• **Text**
•••

„Ein widerlicher Krimineller mit der Gehirnstruktur eines gefährlichen Psychopathen“
Der erste Satz
Sie sollen ihn während des Sonntagsgottesdienstes holen.
Krimi der Woche ∙ N° 03/2025 ∙ Hanspeter Eggenberger
Der Nigerianer Philip Taiwo, Dr. Taiwo, ist investigativer Psychologe. Er hat lange in den USA gelebt, war mehr als acht Jahre bei der Dienstaufsichtsbehörde des San Francisco Police Departement tätig. Die Berufung seiner Frau, einer brillanten Juristin, nach Lagos liess die Familie mit ihren drei Kindern in die Heimat zurückkehren. Taiwo unterrichtet da nun an der Polizeiakademie. Und ermittelt.
Nach „Lightseekers“ ist Taiwo nun in „Gaslight“ die Hauptfigur, dem zweiten Kriminalroman von Femi Kayode. Der Nigerianer hat unter anderem klinische Psychologie studiert, lebte lange in den USA und arbeitet seit vielen Jahren in der Werbebranche in Namibia. Von dort aus wirft er seinen kritischen Blick auf sein Heimatland und erzählt uns in seinen Romanen davon. In seinem ersten ging es um einen spektakulären Fall von Massengewalt gegen drei Studenten. In „Gaslight“ steht eine Megachurch, von denen es in der Millionenmetropole Lagos – die Metropolregion hat etwa 24 Millionen Einwohner – einige gibt, im Mittelpunkt.

•••

• **Bereitgestellte Daten**
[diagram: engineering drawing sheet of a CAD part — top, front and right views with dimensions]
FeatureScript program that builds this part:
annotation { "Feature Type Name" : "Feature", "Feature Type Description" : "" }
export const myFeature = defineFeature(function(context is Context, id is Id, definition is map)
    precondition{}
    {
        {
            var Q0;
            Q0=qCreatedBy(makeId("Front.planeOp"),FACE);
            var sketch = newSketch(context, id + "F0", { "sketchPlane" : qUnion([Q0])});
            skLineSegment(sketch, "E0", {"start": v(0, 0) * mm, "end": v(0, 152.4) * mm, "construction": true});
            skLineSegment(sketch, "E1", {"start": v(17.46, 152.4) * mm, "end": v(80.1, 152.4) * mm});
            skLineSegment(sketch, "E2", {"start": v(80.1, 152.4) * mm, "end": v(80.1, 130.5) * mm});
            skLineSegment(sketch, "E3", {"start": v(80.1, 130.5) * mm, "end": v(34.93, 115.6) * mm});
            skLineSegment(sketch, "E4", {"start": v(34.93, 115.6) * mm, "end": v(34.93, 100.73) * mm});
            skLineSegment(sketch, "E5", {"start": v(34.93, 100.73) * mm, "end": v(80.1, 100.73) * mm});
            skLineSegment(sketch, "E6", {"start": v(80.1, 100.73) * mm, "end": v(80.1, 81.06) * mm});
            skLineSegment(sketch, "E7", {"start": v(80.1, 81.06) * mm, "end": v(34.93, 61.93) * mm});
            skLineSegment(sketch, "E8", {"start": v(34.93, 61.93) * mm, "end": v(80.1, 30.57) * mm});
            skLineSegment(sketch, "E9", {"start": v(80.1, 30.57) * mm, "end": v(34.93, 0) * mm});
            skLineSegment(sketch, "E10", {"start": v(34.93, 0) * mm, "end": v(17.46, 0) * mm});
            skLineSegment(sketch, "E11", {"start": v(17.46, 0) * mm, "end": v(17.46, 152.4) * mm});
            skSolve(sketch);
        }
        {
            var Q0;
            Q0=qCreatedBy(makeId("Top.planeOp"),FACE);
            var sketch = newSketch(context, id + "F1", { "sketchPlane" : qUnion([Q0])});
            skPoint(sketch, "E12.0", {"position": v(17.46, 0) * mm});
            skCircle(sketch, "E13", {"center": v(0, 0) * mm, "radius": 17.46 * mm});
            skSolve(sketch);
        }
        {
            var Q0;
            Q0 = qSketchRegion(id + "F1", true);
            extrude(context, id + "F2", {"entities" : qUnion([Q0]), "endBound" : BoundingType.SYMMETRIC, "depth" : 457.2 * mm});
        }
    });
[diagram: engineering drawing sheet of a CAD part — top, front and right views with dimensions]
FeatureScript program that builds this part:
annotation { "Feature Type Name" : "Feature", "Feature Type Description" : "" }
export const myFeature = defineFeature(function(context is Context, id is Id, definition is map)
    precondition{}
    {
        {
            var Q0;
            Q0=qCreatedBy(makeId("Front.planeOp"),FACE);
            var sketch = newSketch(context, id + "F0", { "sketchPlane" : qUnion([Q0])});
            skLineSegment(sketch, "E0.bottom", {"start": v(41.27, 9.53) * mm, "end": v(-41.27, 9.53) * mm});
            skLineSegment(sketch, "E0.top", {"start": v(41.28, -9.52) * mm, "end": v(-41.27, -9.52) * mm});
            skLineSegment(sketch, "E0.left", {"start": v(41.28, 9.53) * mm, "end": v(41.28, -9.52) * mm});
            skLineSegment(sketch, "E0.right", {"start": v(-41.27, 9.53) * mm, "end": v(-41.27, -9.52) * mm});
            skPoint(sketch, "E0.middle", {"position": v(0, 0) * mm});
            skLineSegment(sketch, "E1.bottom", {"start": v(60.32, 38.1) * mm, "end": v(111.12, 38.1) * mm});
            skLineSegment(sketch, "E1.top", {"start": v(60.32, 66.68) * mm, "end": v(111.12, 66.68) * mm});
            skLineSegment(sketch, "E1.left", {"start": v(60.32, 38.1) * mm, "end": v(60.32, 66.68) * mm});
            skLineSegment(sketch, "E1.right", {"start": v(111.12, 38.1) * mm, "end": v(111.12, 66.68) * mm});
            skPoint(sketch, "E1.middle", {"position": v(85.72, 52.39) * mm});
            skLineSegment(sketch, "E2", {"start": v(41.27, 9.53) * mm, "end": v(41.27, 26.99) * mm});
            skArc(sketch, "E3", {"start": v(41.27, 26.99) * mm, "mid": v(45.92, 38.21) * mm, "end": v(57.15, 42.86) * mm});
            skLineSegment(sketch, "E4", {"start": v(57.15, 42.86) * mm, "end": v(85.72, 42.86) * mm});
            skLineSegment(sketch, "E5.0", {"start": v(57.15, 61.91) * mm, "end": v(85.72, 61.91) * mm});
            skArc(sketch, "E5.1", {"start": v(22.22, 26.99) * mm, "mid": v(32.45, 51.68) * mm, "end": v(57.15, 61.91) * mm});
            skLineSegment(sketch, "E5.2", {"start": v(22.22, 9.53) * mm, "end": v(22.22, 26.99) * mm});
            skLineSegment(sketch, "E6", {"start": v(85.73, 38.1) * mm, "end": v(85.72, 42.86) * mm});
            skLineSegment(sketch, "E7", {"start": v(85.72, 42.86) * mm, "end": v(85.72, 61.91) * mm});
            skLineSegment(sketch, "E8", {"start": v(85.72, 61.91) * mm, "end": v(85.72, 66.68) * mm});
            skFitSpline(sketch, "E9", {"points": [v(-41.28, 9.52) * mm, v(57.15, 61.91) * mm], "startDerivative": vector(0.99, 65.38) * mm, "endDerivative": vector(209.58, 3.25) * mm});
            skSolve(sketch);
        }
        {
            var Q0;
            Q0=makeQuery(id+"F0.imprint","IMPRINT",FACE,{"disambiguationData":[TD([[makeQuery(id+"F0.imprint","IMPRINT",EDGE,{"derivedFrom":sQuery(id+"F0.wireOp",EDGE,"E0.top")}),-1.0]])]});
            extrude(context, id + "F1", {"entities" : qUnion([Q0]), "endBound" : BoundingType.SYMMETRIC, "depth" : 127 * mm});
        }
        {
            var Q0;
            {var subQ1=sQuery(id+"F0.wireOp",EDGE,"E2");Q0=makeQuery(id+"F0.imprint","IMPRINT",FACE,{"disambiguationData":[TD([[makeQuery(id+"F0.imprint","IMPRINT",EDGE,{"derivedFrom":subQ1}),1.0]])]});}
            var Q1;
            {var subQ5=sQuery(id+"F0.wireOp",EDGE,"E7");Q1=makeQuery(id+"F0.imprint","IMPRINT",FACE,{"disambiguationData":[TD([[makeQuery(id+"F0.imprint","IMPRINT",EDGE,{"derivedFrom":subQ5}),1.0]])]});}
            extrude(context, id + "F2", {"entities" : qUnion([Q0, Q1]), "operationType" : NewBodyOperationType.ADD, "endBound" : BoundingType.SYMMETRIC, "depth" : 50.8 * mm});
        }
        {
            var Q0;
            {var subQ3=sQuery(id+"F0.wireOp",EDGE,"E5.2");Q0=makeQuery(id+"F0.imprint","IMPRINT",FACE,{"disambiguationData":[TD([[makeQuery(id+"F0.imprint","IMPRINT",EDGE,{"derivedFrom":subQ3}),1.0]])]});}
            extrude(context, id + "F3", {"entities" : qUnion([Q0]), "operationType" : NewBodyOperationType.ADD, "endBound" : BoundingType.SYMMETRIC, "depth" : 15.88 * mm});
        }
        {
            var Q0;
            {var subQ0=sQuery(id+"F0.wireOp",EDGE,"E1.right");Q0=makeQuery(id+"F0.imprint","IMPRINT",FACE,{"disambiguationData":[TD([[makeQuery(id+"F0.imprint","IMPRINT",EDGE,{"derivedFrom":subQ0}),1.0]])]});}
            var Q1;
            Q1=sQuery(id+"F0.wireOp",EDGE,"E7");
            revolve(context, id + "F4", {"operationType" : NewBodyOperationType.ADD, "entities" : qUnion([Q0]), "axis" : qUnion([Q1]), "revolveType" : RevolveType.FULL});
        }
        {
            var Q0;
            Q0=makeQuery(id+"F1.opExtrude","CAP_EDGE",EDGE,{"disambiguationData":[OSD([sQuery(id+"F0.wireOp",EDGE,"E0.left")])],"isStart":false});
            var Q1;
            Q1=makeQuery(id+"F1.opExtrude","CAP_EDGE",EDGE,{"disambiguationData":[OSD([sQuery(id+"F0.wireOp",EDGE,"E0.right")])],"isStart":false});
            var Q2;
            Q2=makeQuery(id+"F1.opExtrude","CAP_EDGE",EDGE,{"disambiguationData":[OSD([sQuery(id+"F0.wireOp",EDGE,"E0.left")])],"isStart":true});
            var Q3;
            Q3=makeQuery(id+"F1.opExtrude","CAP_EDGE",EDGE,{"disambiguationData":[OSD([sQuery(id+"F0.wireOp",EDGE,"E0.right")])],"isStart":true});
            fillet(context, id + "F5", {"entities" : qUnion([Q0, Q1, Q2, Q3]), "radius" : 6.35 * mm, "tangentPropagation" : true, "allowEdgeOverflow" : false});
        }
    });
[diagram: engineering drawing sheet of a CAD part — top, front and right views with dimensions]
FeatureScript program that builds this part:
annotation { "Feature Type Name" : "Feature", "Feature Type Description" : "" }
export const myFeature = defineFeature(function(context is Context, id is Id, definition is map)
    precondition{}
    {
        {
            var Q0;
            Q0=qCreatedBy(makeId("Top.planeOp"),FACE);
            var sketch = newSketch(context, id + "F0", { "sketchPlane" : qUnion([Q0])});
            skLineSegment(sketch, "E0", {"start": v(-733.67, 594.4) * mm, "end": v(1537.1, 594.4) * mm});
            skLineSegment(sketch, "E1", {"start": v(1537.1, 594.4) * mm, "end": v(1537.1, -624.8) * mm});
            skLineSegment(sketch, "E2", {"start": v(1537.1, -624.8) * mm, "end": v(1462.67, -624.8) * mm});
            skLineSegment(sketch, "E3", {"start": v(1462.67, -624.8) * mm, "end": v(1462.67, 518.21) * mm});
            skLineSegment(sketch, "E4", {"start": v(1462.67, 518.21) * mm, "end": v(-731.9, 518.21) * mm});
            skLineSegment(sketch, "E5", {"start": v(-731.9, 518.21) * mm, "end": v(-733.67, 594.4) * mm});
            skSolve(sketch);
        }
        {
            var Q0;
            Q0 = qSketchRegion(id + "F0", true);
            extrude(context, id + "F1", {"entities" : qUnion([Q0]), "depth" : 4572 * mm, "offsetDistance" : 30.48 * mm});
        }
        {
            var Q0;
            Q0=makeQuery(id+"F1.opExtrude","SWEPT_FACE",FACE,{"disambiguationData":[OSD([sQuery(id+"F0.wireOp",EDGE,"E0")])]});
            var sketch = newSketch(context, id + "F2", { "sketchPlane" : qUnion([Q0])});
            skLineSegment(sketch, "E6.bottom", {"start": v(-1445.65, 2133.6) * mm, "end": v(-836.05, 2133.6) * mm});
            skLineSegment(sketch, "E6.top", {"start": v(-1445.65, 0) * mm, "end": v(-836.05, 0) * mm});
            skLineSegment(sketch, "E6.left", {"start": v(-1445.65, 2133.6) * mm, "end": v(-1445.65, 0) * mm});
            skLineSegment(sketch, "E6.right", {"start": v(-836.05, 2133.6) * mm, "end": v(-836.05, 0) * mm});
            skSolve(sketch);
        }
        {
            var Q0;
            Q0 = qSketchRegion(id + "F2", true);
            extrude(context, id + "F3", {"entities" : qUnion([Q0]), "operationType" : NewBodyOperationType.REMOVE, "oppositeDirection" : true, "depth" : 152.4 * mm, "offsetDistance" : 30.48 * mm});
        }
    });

•••

• **Aufgaben**
1. Nenne alle Personen, die in der Krimibesprechung namentlich erwähnt werden, jede nur einmal.
2. Gib aus der Krimibesprechung den Abschnitt wieder, dessen Anfang die Worte „Krimi der Woche“ enthält und der mit „Polizeiakademie. Und ermittelt.“ schließt.

• **Lösungen**
1. Philip Taiwo, Hanspeter Eggenberger, Femi Kayode

2.
Krimi der Woche ∙ N° 03/2025 ∙ Hanspeter Eggenberger
Der Nigerianer Philip Taiwo, Dr. Taiwo, ist investigativer Psychologe. Er hat lange in den USA gelebt, war mehr als acht Jahre bei der Dienstaufsichtsbehörde des San Francisco Police Departement tätig. Die Berufung seiner Frau, einer brillanten Juristin, nach Lagos liess die Familie mit ihren drei Kindern in die Heimat zurückkehren. Taiwo unterrichtet da nun an der Polizeiakademie. Und ermittelt.